Armenian revolutionaries lionize Soghomon Tehlirian as a master assassin with ice in his veins, while Turkish propagandists demonize him as a terrorist consumed by bloodlust. But the truth is, he was neither. On the contrary, Soghomon was an average Joe, a good hearted ‘everyman’, a sensitive soul. As a teenager he had already developed a love for poetry, and was an avid student of history. He planned to study abroad to attain a degree in engineering. Then, perhaps, he’d fall in love and raise a family in the picturesque Anatolian paradise his people had called home for thousands of years. He was a man of humble aspirations. 

But a few months after Soghomon’s 18th birthday, 19 year old Gavrilo Princip shot and killed Archduke Franz Ferdinand, and the world was plunged into an unprecedented maelstrom of horror. And none more horrific than what would befall the women and children of the Tehlirian clan, indeed, all the Armenians trapped within the eastern borders of the Ottoman Empire. Now, with his entire world violently ripped out from under him, that goodness in Soghomon’s heart became laser focused on a righteous mission, a mission that would haunt him unrelentingly until its’ completion.

It’s an incredible story that I was shocked to learn. How had this watershed moment in history, the first documented megadeath of an ethno-religious minority, gone all but ignored by the world for a century? Now that it’s finally been translated into English, I’m fully convinced that Soghomon’s personal account has the potential to reverse that trend. Soghomon’s son, however, begs to differ.

“So… now… this being translated into English… I don’t believe it’s going to be a very desired book, [not] very often taken out of the library, being read by English speaking people.

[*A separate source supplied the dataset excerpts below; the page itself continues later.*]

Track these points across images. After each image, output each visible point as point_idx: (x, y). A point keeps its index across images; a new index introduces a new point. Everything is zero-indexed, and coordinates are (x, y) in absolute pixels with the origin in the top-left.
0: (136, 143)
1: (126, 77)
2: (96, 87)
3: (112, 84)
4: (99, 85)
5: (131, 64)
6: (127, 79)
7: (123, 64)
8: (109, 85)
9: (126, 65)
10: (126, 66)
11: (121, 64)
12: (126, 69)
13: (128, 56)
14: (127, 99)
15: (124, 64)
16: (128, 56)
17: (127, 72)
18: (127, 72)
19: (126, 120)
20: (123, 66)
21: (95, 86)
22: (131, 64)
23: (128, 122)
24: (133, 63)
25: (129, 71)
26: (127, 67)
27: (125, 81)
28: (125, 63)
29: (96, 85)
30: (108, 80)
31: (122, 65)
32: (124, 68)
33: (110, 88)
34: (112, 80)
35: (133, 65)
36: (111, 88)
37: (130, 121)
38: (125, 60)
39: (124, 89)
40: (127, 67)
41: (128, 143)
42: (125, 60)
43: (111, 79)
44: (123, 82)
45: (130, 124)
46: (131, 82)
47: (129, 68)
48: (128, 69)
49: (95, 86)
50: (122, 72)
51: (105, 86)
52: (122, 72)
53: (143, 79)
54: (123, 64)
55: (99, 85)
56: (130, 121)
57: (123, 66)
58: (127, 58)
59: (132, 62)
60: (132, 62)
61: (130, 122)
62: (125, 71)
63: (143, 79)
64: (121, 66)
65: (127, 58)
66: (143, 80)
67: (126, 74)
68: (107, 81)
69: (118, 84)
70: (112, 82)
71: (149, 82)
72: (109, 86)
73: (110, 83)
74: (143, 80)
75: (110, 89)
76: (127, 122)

I don’t see why anybody would want to read that.”

It stings when he says this. Not because I think he’s wrong, but because he may be right. In frustration, I fire back.

“You haven’t read it, so you don’t know.”

“Pardon me?”

“You haven’t read it, so you don’t know.”

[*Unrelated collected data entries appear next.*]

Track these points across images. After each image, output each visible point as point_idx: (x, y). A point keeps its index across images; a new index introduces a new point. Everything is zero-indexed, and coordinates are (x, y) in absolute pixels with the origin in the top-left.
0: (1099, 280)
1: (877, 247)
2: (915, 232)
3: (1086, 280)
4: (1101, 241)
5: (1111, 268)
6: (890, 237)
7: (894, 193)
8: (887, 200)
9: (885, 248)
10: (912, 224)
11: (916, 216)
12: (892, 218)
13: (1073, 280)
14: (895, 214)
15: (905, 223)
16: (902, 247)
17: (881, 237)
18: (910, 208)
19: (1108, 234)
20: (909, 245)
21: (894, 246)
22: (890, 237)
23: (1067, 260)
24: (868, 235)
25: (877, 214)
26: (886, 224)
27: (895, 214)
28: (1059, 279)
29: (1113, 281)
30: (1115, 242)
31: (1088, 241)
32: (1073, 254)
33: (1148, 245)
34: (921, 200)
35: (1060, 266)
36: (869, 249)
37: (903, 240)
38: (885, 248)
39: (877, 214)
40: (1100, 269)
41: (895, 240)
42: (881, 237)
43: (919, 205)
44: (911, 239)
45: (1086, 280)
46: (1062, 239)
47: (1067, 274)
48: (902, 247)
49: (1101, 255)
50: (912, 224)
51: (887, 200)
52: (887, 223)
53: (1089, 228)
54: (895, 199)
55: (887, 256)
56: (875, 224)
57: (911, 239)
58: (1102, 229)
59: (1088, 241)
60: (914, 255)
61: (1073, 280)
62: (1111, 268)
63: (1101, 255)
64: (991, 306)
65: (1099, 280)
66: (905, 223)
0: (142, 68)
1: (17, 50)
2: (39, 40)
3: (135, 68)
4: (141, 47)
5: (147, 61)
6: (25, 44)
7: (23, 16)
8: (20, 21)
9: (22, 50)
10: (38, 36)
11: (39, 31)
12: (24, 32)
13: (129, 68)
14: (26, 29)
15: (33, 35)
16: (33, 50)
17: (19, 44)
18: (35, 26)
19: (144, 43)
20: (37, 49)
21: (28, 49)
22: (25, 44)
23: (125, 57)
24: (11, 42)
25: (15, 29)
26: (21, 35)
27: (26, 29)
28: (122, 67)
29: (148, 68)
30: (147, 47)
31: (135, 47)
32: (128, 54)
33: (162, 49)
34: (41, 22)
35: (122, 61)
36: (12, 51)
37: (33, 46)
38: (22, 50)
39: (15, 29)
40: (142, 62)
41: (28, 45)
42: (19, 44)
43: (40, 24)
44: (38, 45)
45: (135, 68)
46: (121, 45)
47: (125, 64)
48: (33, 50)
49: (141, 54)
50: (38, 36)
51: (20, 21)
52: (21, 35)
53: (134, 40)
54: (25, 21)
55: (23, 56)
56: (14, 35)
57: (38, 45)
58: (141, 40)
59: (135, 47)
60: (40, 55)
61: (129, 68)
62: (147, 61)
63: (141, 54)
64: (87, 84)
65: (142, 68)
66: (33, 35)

“No, no… I mean it’s something that I— most the people—just because they don’t know that that happened. There are a lot of things people don’t know that happened in the past five hundred years.”

“But what he did got headlines—“

“That doesn’t mean anything to an average American.”

“Justice?…. Justice is a huge theme in movies and stories.”

“It’s a phony subject.”

“Justice?”

“Justice doesn’t really exist. It depends from which angle you look at it.”

“Your father didn’t do something to bring justice?”

The tension in my voice betrays my irritation. I’ve become combative. He usually doesn’t relent.

“Look… you can… if somebody says something to them… No. I’m not going to say it because you’re recording.”

I laugh.

“No. I’m not, but you… you got me on a subject that has nothing to do with my father.”

I decide to change the subject for the time being. Even if he doesn’t readily see the value in his father’s personal account, I believe many people will.

“What would you say to people who will read your father’s memoir?”

“I don’t know what I would say. I don’t know why I would even comment on it. I don’t. Look, I’m his son and I didn’t read it. I didn’t read his memoirs. I could have read… when there was the first published, I could have read in Armenian. I would read very well. I probably wouldn’t understand half of it because the language is too fancy.But why would I read it to begin with? I know what happened. I know my father. I’m not interested in reading his memoirs.”

Touché.

Against this I have no argument. To him, Soghomon Tehlirian was not a larger-than-life hero, nor an arch villain, he was simply “Father”, and even, closest friend. But knowing someone and knowing about someone are two different things.